I was so impressed with the replacement and how effortlessly it kept air that I decided to convert the rear wheel at the same time. This was slightly risky as I'd tried installing this second tubeless rim stip on the front, when it had snapped!!! However, my trusty two part, glue absolutely anything adhesive seemed to be holding up well after thoroughly curing for a while. I managed to wrestle the strip into position, un-twist and even out the pressure without the repaired join parting company. The rear installation was so speedy and trouble free compared to the first, but then isn't that always the case once you've learned a few tricks.

Riding
Before a visit to the Peaks I figured I'd best test the new installation and iron out any wrinkles. Not wanting to upset the seal rim I decided to leave both hoops at 50psi - which is waaay more than my usual 30/40psi fr/re. At first it felt odd to be back on treaded boots again (the RRalphs are very nearly slicks) and even though they were hard, they rode ok - on hard pack.

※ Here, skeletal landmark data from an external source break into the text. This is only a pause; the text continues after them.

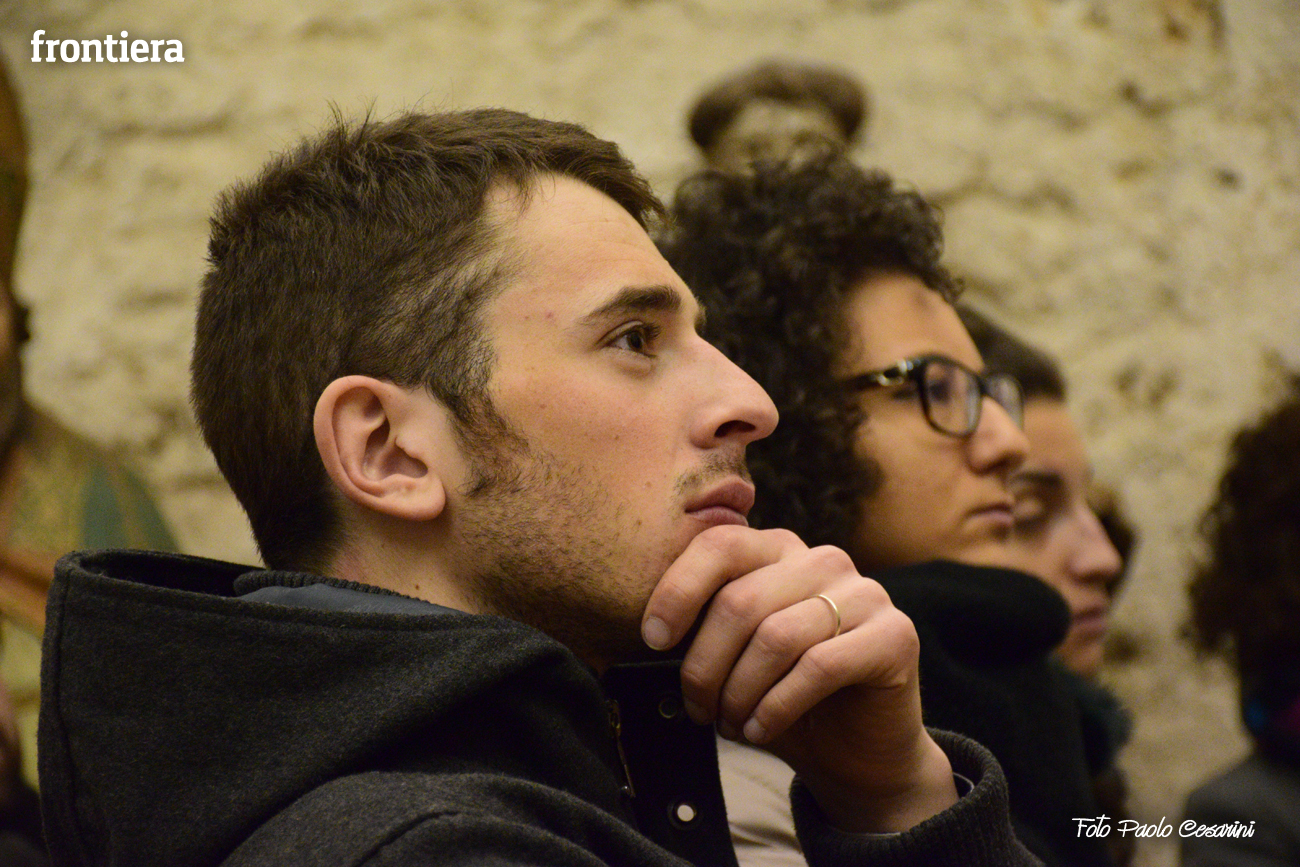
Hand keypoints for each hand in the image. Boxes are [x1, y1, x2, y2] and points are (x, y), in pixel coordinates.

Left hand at [641, 526, 956, 832]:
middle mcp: (823, 560)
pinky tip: (760, 729)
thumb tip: (652, 631)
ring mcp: (865, 593)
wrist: (858, 753)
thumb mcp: (734, 655)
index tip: (654, 640)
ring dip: (739, 693)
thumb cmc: (784, 698)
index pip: (719, 546)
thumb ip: (705, 626)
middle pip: (740, 601)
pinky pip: (818, 666)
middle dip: (704, 666)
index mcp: (779, 551)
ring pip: (776, 637)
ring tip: (730, 723)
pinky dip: (777, 706)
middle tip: (698, 708)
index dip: (678, 591)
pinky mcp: (895, 635)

However, once I got off road I bounced off every root around Woburn :x "I hate hard tyres". I resisted the temptation and completed the ride, checked 'em the next morning and they were still rock solid :thumbu

In the Peaks, I was glad that I'd eased the pressure down to more manageable levels when we started riding the incredibly gnarly, rocky terrain. If I'd have left them hard then they'd certainly have ping'd me off every rock and I'd probably have a bunch of bruises to show for it.

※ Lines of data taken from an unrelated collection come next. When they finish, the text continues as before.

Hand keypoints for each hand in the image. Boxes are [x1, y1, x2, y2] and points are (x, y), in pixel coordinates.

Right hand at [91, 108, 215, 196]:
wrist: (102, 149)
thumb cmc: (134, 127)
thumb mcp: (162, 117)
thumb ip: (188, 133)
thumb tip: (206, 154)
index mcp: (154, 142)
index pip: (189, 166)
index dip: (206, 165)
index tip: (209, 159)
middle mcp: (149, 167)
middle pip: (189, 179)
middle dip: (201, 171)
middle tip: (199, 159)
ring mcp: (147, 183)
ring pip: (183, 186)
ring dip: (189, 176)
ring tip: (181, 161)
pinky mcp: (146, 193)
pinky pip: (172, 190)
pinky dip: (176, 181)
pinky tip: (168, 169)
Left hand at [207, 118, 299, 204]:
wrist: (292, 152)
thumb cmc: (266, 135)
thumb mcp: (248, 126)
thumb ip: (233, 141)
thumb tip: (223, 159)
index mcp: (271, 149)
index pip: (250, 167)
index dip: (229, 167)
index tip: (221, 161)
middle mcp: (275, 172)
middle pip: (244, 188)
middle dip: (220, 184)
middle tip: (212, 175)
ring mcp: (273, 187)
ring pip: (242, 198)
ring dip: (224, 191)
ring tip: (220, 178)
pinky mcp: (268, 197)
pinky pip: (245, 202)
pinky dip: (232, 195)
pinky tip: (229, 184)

As I was previously riding with mighty rapid Racing Ralphs, I can't say that they're lighter or spin up to speed any quicker. However had I already been using these ACX's with tubes and then converted them I'm sure that I'd be able to feel then accelerate quicker.

Conclusion
The conversion is relatively painless provided you ensure that your tyres are in good shape. Sealing time can be greatly improved by not just spinning the wheel but shaking it side to side, all the way around and leaving them on their sides seems to help too.

In use, I've found that these tubeless boots feel kinda odd and quite different to using tubes, - almost although you're running too little pressure. But a quick look at a weighted tyre doesn't show them to be soggy. I wonder if this "floated" feeling is due to the lack of support and additional rubber that using an inner tube offers? Don't get me wrong, they're not bad and steering is still ok. They just feel different. Perhaps I can run these tubeless boots a bit harder than I'm used to with tubes?

They handle rocky terrain extremely well, you can almost feel the tyre deform and mould to those odd shaped rocks that are resolutely trying to dump you on your butt :p

1 Comments:


Farqui said...

Over the months I've been running tubeless I've noticed that although the Bonty Super Juice doesn't dry out but that the tyres need regular topping up - loosing approx 5psi a week. Whereas the DT sealant supplied in their UST kits and JRA's Wheel Milk coats the inside of the tyre with a latex like skin, leaks air less but tends to dry out and need a few cc's adding periodically. Swings and round about's I guess.

Oh yeah, NoTubes.com has a great set of vid's that have tips applicable to all UST systems.